Selected text START

This year they have generously consented to allow the readers of Cruising Compass to sail with them via the regular logs of their sailing adventures. We pick them up in mid-May as they prepare to depart from the Hallberg-Rassy yard in Sweden on their voyage to Spitzbergen.
Leg 1 - 2001: May 15, 2001 - 57.42N, 11.57E - Log: 41,767 - Baro: 1005 mb.
We are moored in front of Gothenburg Opera House. In just 15 minutes, the first sailing leg of our 12th season starts! For the past two-and-a-half weeks, we have been getting Mahina Tiare ready for her longest season ever, from May 15, 2001, here in Gothenburg, to February 15th, 2002 in lovely Hilo, Hawaii.
We had excellent help from the busy crew at Hallberg-Rassy, and arrived back in Ellös to find MT already painted, waxed, rigged and launched. Vickie Vance (Leg 1 - 1991), owner of HR Parts and Accessories, helped us track down the last little spare and replacement parts, and for that we owe her a big thanks!

Selected text END
Information supplied START

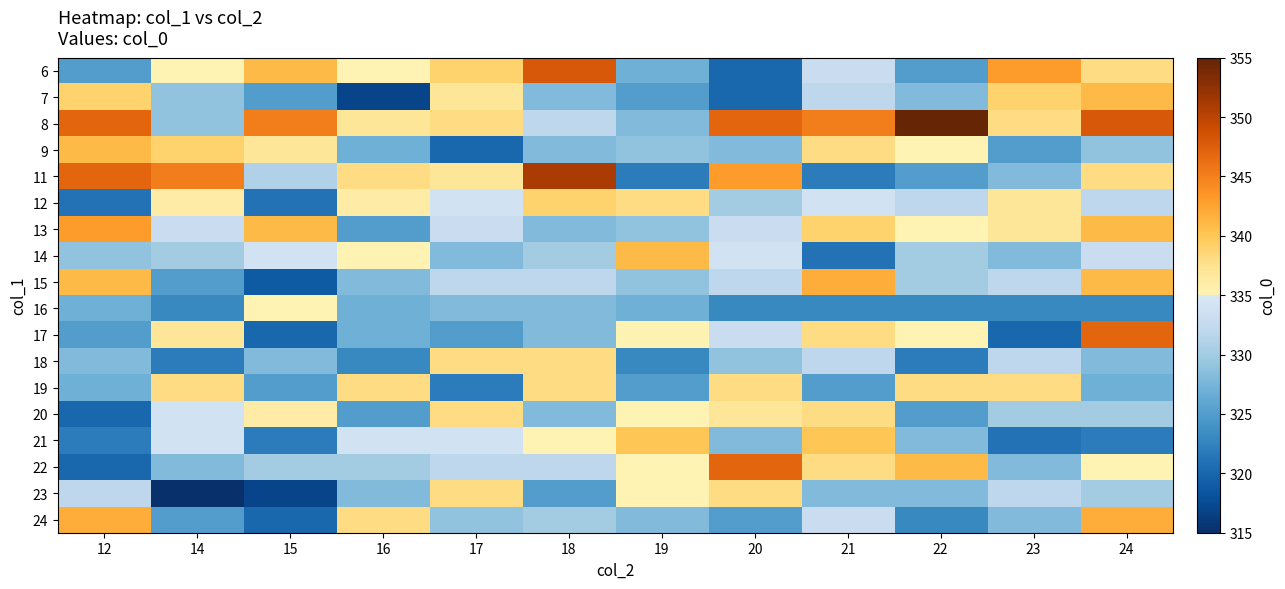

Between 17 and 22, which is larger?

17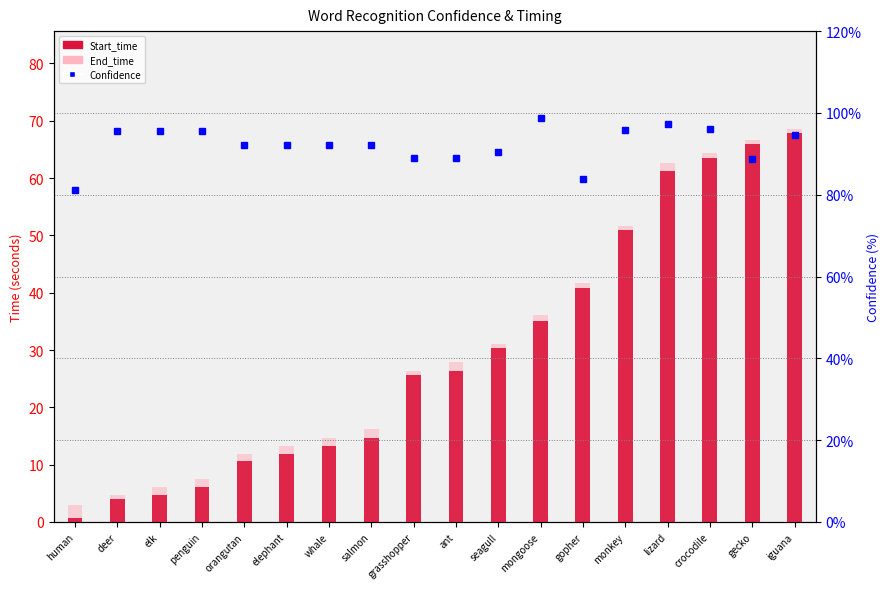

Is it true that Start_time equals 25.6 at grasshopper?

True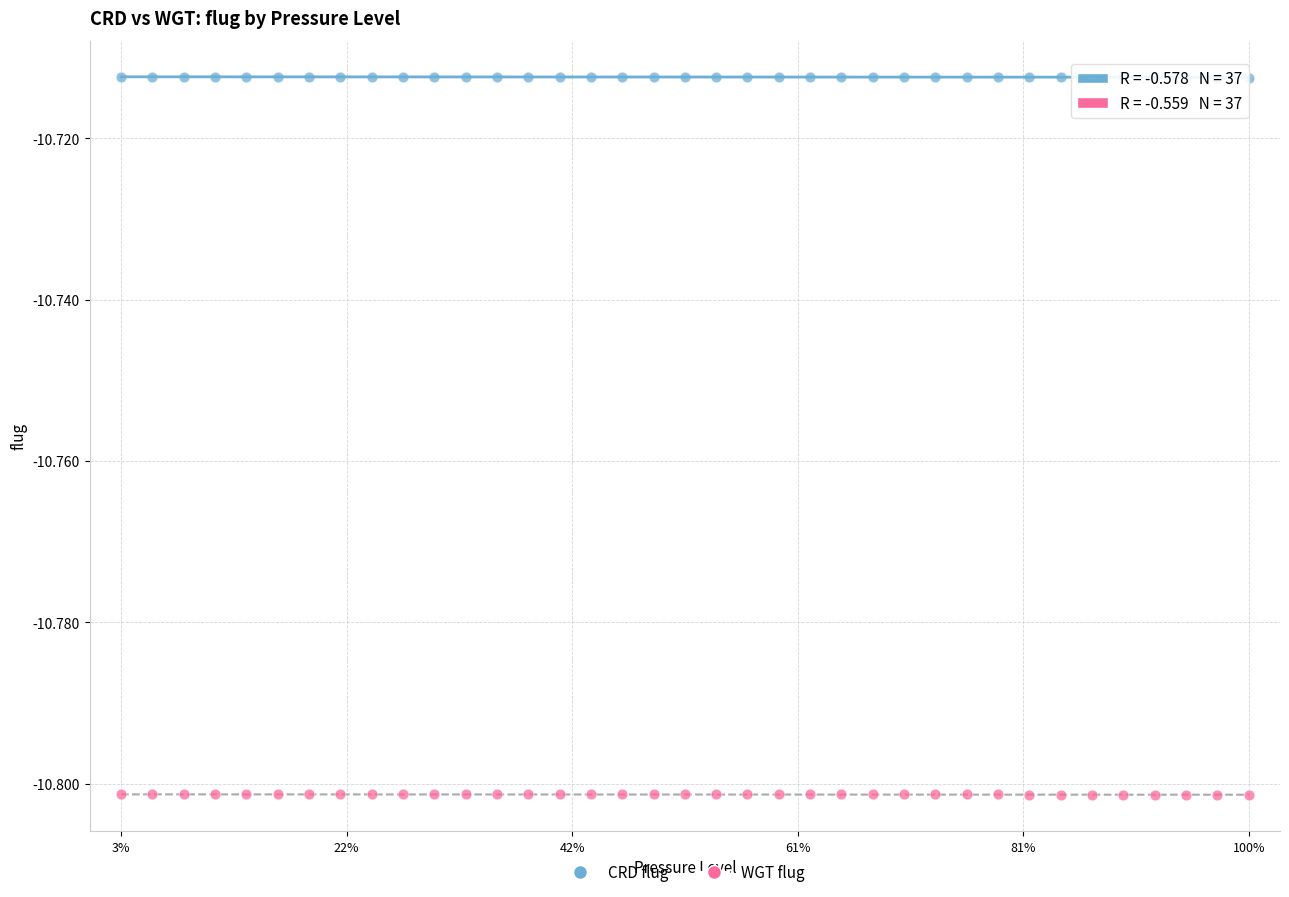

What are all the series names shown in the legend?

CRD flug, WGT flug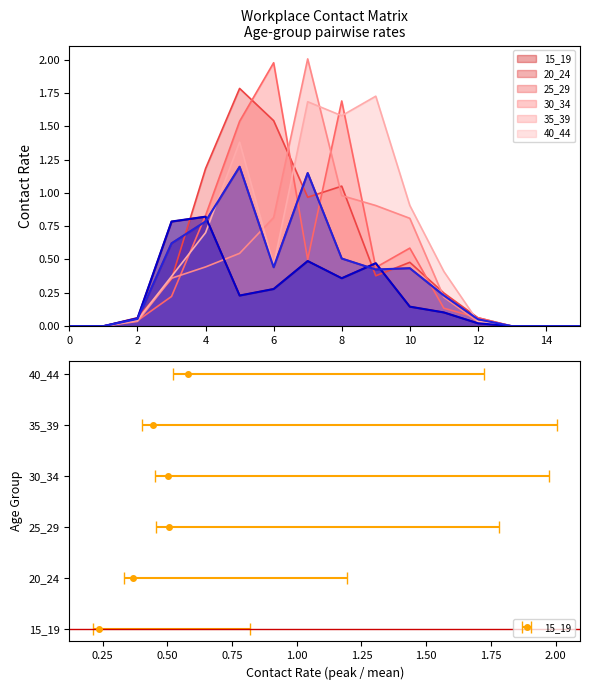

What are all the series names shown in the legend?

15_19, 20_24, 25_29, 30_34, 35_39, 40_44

Information supplied END

> **Prompt 1**:
Do these statements agree with the sailing log excerpt? Answer yes or no for each, quoting the deciding words of the text. (a) The season's route runs from Gothenburg to Hilo, Hawaii. (b) The crew had to paint and launch the boat themselves after reaching Ellös. (c) The 2001 voyage begins the twelfth season of sailing.
> **Prompt 2**:
What does the sailing log excerpt say, summed up in two sentences?
> **Prompt 3**:
Repeat the sailing log excerpt word for word, starting at "This year they" and ending at "lovely Hilo, Hawaii.".

> **Answer space 1**:
(a) Yes: "from May 15, 2001, here in Gothenburg, to February 15th, 2002 in lovely Hilo, Hawaii."
(b) No: "arrived back in Ellös to find MT already painted, waxed, rigged and launched."
(c) Yes: "the first sailing leg of our 12th season starts!"

> **Answer space 2**:
Moored in front of the Gothenburg Opera House, the crew is minutes from starting the first leg of their 12th season, their longest ever, which runs from Gothenburg on May 15, 2001, to Hilo, Hawaii, on February 15, 2002. Over two and a half weeks of preparation, the Hallberg-Rassy crew had Mahina Tiare painted, waxed, rigged and launched, and Vickie Vance of HR Parts and Accessories helped find the last spare and replacement parts.

> **Answer space 3**:
This year they have generously consented to allow the readers of Cruising Compass to sail with them via the regular logs of their sailing adventures. We pick them up in mid-May as they prepare to depart from the Hallberg-Rassy yard in Sweden on their voyage to Spitzbergen.
Leg 1 - 2001: May 15, 2001 - 57.42N, 11.57E - Log: 41,767 - Baro: 1005 mb.
We are moored in front of Gothenburg Opera House. In just 15 minutes, the first sailing leg of our 12th season starts! For the past two-and-a-half weeks, we have been getting Mahina Tiare ready for her longest season ever, from May 15, 2001, here in Gothenburg, to February 15th, 2002 in lovely Hilo, Hawaii.